10 Growth Hacks for Your Business

1. Drive engagement through content
You may have read about content marketing and thought it’s not for you but it is, it has to be, you need to be doing it and doing it now. You need to provide your potential audience with high-quality relevant information, it isn’t about product push, it’s about informing and educating. The way customers buy has changed, you need to change too.

2. Encourage Advocacy
In 2009 Uber had a great idea but it was just another taxi firm. They had a platform to take payment and scale up and down with demand, but no customers. Taking advantage of their San Francisco location and the tech community, they organised events and crucially gave free rides to the attendees. These attendees became their advocates and spread the word. They then replicated this in other cities. Find advocates who will champion your business, whether industry influencers, bloggers or journalists.

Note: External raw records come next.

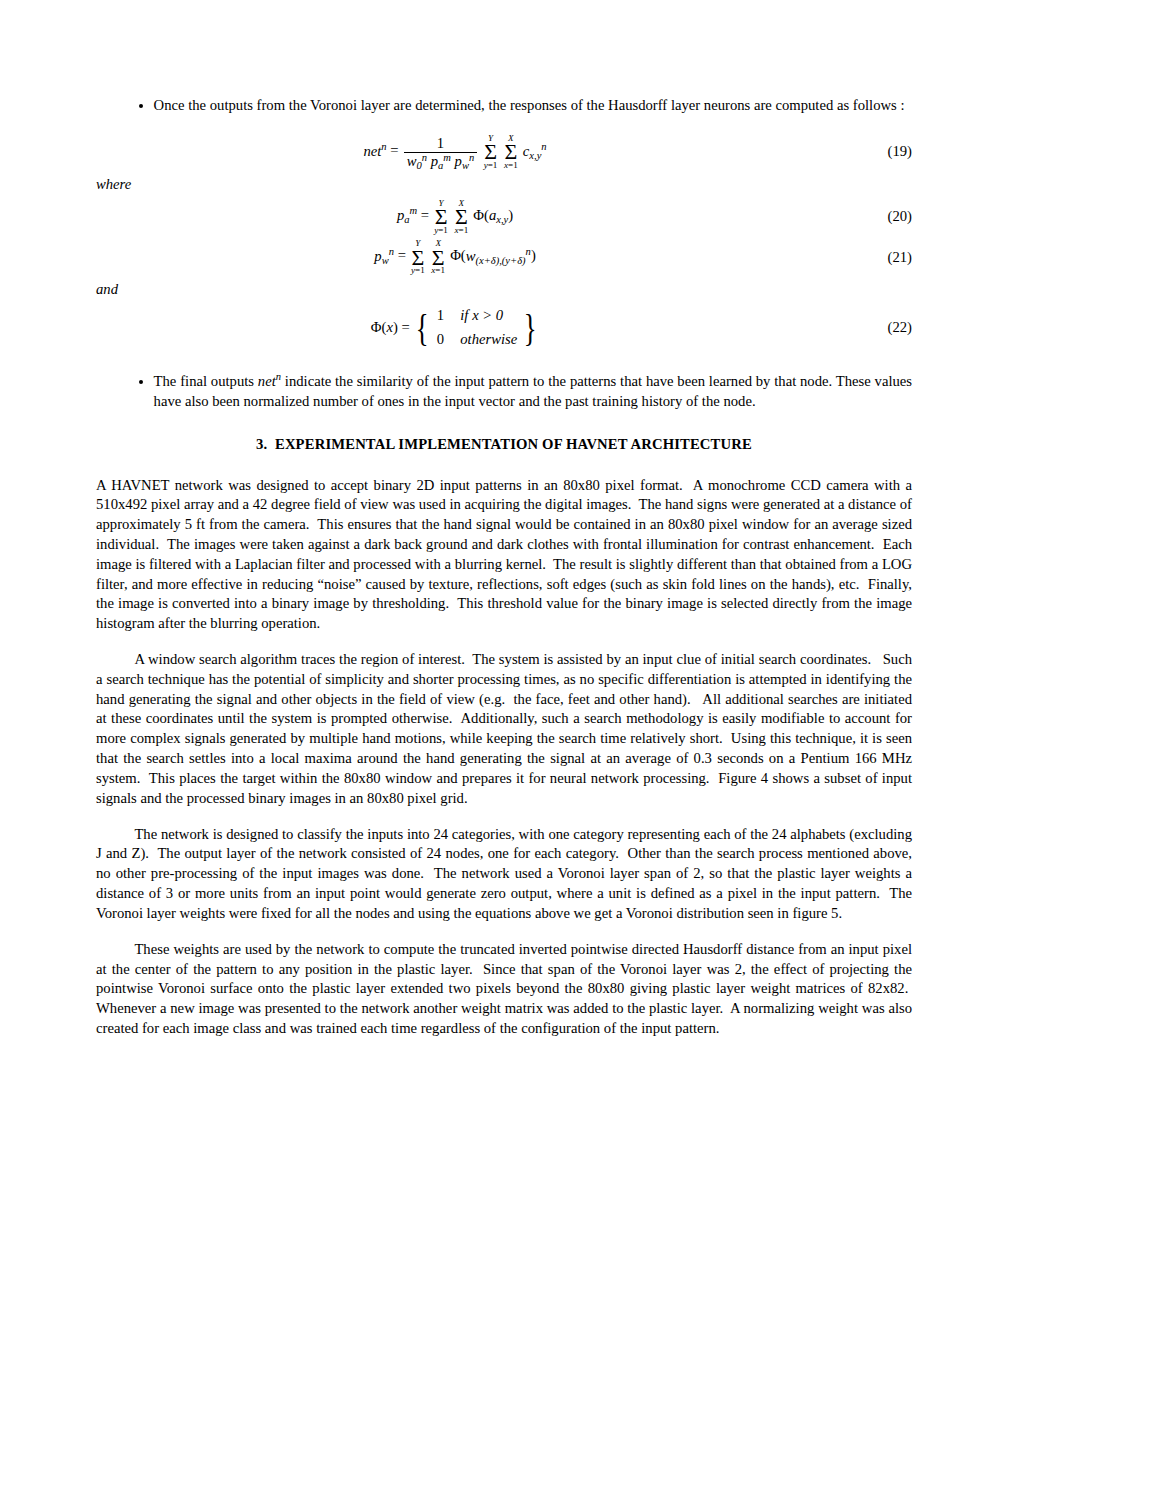Once the outputs from the Voronoi layer are determined, the responses of the Hausdorff layer neurons are computed as follows :
| net n = 1 w 0 n p a m p w n Y Σ y =1 X Σ x =1 c x,y n | (19) |
| where |
| p a m = Y Σ y =1 X Σ x =1 Φ( a x,y ) | (20) |
| p w n = Y Σ y =1 X Σ x =1 Φ( w (x+δ),(y+δ) n ) | (21) |
| and |
| Φ( x ) = { / 1 / if / x > 0 / / 0 / otherwise / } | (22) |
The final outputs netn indicate the similarity of the input pattern to the patterns that have been learned by that node. These values have also been normalized number of ones in the input vector and the past training history of the node.
3. EXPERIMENTAL IMPLEMENTATION OF HAVNET ARCHITECTURE
A HAVNET network was designed to accept binary 2D input patterns in an 80x80 pixel format. A monochrome CCD camera with a 510x492 pixel array and a 42 degree field of view was used in acquiring the digital images. The hand signs were generated at a distance of approximately 5 ft from the camera. This ensures that the hand signal would be contained in an 80x80 pixel window for an average sized individual. The images were taken against a dark back ground and dark clothes with frontal illumination for contrast enhancement. Each image is filtered with a Laplacian filter and processed with a blurring kernel. The result is slightly different than that obtained from a LOG filter, and more effective in reducing “noise” caused by texture, reflections, soft edges (such as skin fold lines on the hands), etc. Finally, the image is converted into a binary image by thresholding. This threshold value for the binary image is selected directly from the image histogram after the blurring operation.
A window search algorithm traces the region of interest. The system is assisted by an input clue of initial search coordinates. Such a search technique has the potential of simplicity and shorter processing times, as no specific differentiation is attempted in identifying the hand generating the signal and other objects in the field of view (e.g. the face, feet and other hand). All additional searches are initiated at these coordinates until the system is prompted otherwise. Additionally, such a search methodology is easily modifiable to account for more complex signals generated by multiple hand motions, while keeping the search time relatively short. Using this technique, it is seen that the search settles into a local maxima around the hand generating the signal at an average of 0.3 seconds on a Pentium 166 MHz system. This places the target within the 80x80 window and prepares it for neural network processing. Figure 4 shows a subset of input signals and the processed binary images in an 80x80 pixel grid.
The network is designed to classify the inputs into 24 categories, with one category representing each of the 24 alphabets (excluding J and Z). The output layer of the network consisted of 24 nodes, one for each category. Other than the search process mentioned above, no other pre-processing of the input images was done. The network used a Voronoi layer span of 2, so that the plastic layer weights a distance of 3 or more units from an input point would generate zero output, where a unit is defined as a pixel in the input pattern. The Voronoi layer weights were fixed for all the nodes and using the equations above we get a Voronoi distribution seen in figure 5.
These weights are used by the network to compute the truncated inverted pointwise directed Hausdorff distance from an input pixel at the center of the pattern to any position in the plastic layer. Since that span of the Voronoi layer was 2, the effect of projecting the pointwise Voronoi surface onto the plastic layer extended two pixels beyond the 80x80 giving plastic layer weight matrices of 82x82. Whenever a new image was presented to the network another weight matrix was added to the plastic layer. A normalizing weight was also created for each image class and was trained each time regardless of the configuration of the input pattern.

3. Capture the visitors to your website
Not everyone on your website will fill in an enquiry form. So you need to find other ways to know who they are. http://www.sumo.me/allows you to create an email collector. For example a pop-up box to enter your email for a free 50 growth hacks for your company. Tracking the silent visitors is easy to use a tool such as http://www.traffictruffle.com/ which will identify the visitors to your website from their IP address.

4. Put up your price
It might seem like an obvious thing but few of us are prepared to do it to new customers let alone existing ones. If your home broadband is from a company like Virgin or BT you will be familiar with fairly regular price increases. Over time, your operating cost increases so you are losing margin on your existing sales. European MSP Claranet introduced an inflation-based price increase across its customer base. No one likes paying more, but people around you are putting up their price and you should consider it too.

5. Contract length
Some services are sold on a monthly rolling contract; take a look at how many customers cancel during the first 12 months. Change your standard terms to 12 months (or longer). The number of people who are deterred from signing up will be outweighed by the extra guaranteed revenue. Mcloud, a London based software firm applied this simple hack and increased revenue by 8%.

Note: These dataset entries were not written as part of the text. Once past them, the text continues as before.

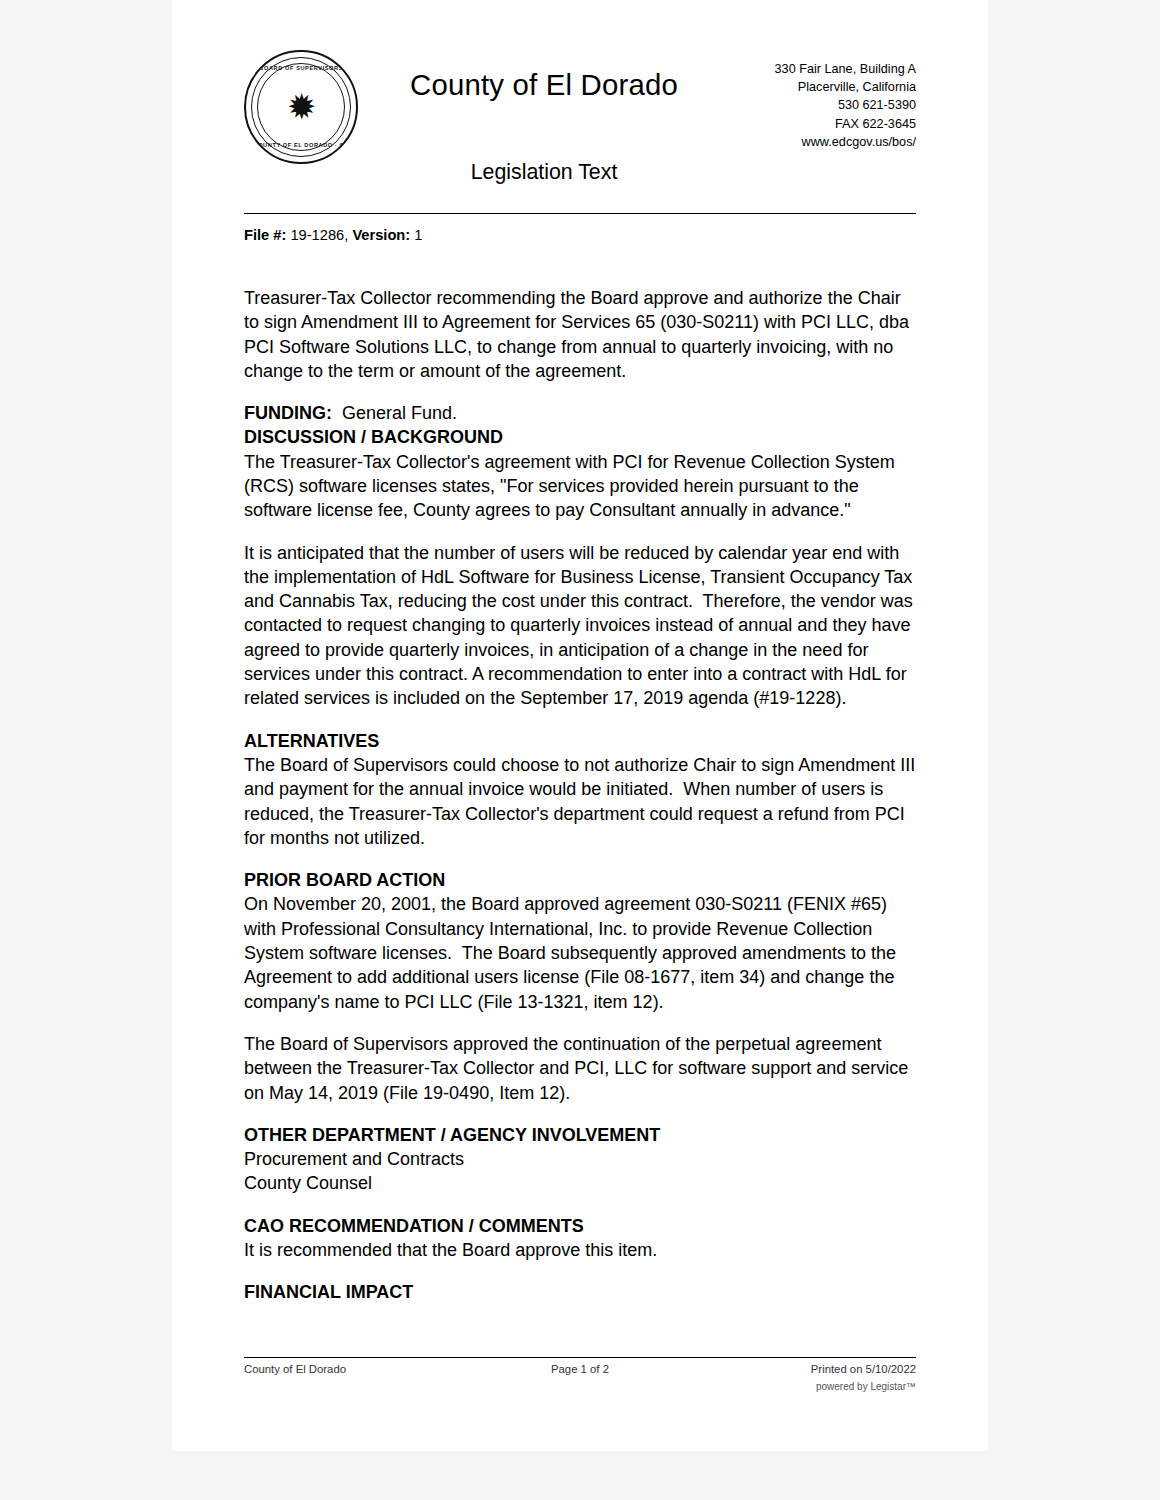BOARD OF SUPERVISORS
✹
COUNTY OF EL DORADO · CA
County of El Dorado
Legislation Text
330 Fair Lane, Building A
Placerville, California
530 621-5390
FAX 622-3645
www.edcgov.us/bos/
File #: 19-1286, Version: 1
Treasurer-Tax Collector recommending the Board approve and authorize the Chair to sign Amendment III to Agreement for Services 65 (030-S0211) with PCI LLC, dba PCI Software Solutions LLC, to change from annual to quarterly invoicing, with no change to the term or amount of the agreement.
FUNDING: General Fund.
DISCUSSION / BACKGROUND
The Treasurer-Tax Collector's agreement with PCI for Revenue Collection System (RCS) software licenses states, "For services provided herein pursuant to the software license fee, County agrees to pay Consultant annually in advance."
It is anticipated that the number of users will be reduced by calendar year end with the implementation of HdL Software for Business License, Transient Occupancy Tax and Cannabis Tax, reducing the cost under this contract. Therefore, the vendor was contacted to request changing to quarterly invoices instead of annual and they have agreed to provide quarterly invoices, in anticipation of a change in the need for services under this contract. A recommendation to enter into a contract with HdL for related services is included on the September 17, 2019 agenda (#19-1228).
ALTERNATIVES
The Board of Supervisors could choose to not authorize Chair to sign Amendment III and payment for the annual invoice would be initiated. When number of users is reduced, the Treasurer-Tax Collector's department could request a refund from PCI for months not utilized.
PRIOR BOARD ACTION
On November 20, 2001, the Board approved agreement 030-S0211 (FENIX #65) with Professional Consultancy International, Inc. to provide Revenue Collection System software licenses. The Board subsequently approved amendments to the Agreement to add additional users license (File 08-1677, item 34) and change the company's name to PCI LLC (File 13-1321, item 12).
The Board of Supervisors approved the continuation of the perpetual agreement between the Treasurer-Tax Collector and PCI, LLC for software support and service on May 14, 2019 (File 19-0490, Item 12).
OTHER DEPARTMENT / AGENCY INVOLVEMENT
Procurement and Contracts
County Counsel
CAO RECOMMENDATION / COMMENTS
It is recommended that the Board approve this item.
FINANCIAL IMPACT
County of El Dorado
Page 1 of 2
Printed on 5/10/2022
powered by Legistar™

6. Weight pricing towards longer contracts.
If you want to offer monthly rolling pricing, weight it so that if you are using the service for more than 4 months, it’s better to sign for a year. Biteable, an online animation firm, offers a model where the monthly option is $29, the annual, $99.

7. Keep marketing into your existing base
Don’t wait until it’s time for renewals to contact your existing customers. Keep them engaged with high-quality relevant content. You can upsell to this base at any time but they don’t want to get pushy sales messages. Nurture these customers, make them love you, make them advocates of your company. You could set up a quarterly webinar talking about relevant industry trends for their vertical and ask your customers in that space for their input. Everybody loves to be asked for their option.

8. Keep marketing into your old enquiries
Don’t forget all your old enquiries. You have built up a database over the years, use it. Market into this base but don’t send glossy special offers, send high quality engaging content and it should be relevant. As with any database, you should segment this list and send the right content to the right segments. If you aren’t using your existing database of prospects, do. Today.

9. Make it hard to cancel
Make it easy to buy your service but make it hard to cancel. You don’t need to go to the extremes of Sky or the companies who hide the ways to cancel the service but you don’t need to make it too easy. We all have stuck with services because we think changing is a hassle. Don’t allow people to cancel over email, it’s too easy. Try cancelling Spotify you’ll see how they have got multiple hurdles that you need to jump before you finally get to cancel. If you have an account management team then make the cancellation route through that team, they will have a chance to save the account.

10. Offer alternatives to cancelling
Cancelling should be a last resort. Offer a downgrade or a temporary suspension of a service as an alternative. Audible do an excellent job of this approach. You have the option to suspend the service for 3 months, you can keep subscribed at a lower cost, you can get an extra book for free if you stay. Think about what alternatives you can offer rather than a complete cancellation. of a service.